**Extracted information**
::::::

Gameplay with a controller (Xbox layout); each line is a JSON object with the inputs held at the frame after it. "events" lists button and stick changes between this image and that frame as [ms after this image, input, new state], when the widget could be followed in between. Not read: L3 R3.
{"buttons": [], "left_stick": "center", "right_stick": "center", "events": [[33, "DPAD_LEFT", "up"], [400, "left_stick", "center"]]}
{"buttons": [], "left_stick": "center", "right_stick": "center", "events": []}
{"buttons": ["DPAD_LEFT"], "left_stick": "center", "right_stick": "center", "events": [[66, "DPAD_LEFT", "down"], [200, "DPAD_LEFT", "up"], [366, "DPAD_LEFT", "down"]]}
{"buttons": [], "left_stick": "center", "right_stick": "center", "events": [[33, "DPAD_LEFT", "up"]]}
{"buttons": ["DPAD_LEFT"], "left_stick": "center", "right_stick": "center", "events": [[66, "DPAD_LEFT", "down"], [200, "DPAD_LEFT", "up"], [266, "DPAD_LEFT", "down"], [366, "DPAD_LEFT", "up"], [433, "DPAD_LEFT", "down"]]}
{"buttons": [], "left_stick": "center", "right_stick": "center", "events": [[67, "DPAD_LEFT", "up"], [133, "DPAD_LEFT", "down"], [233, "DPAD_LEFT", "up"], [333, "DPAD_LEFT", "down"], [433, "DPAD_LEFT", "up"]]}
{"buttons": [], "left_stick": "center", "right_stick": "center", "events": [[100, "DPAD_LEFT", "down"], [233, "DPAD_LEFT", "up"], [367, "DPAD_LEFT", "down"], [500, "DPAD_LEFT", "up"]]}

::::::

**Exercise**
Go through the records above and copy each one exactly.

**Problem solution**
Gameplay with a controller (Xbox layout); each line is a JSON object with the inputs held at the frame after it. "events" lists button and stick changes between this image and that frame as [ms after this image, input, new state], when the widget could be followed in between. Not read: L3 R3.
{"buttons": [], "left_stick": "center", "right_stick": "center", "events": [[33, "DPAD_LEFT", "up"], [400, "left_stick", "center"]]}
{"buttons": [], "left_stick": "center", "right_stick": "center", "events": []}
{"buttons": ["DPAD_LEFT"], "left_stick": "center", "right_stick": "center", "events": [[66, "DPAD_LEFT", "down"], [200, "DPAD_LEFT", "up"], [366, "DPAD_LEFT", "down"]]}
{"buttons": [], "left_stick": "center", "right_stick": "center", "events": [[33, "DPAD_LEFT", "up"]]}
{"buttons": ["DPAD_LEFT"], "left_stick": "center", "right_stick": "center", "events": [[66, "DPAD_LEFT", "down"], [200, "DPAD_LEFT", "up"], [266, "DPAD_LEFT", "down"], [366, "DPAD_LEFT", "up"], [433, "DPAD_LEFT", "down"]]}
{"buttons": [], "left_stick": "center", "right_stick": "center", "events": [[67, "DPAD_LEFT", "up"], [133, "DPAD_LEFT", "down"], [233, "DPAD_LEFT", "up"], [333, "DPAD_LEFT", "down"], [433, "DPAD_LEFT", "up"]]}
{"buttons": [], "left_stick": "center", "right_stick": "center", "events": [[100, "DPAD_LEFT", "down"], [233, "DPAD_LEFT", "up"], [367, "DPAD_LEFT", "down"], [500, "DPAD_LEFT", "up"]]}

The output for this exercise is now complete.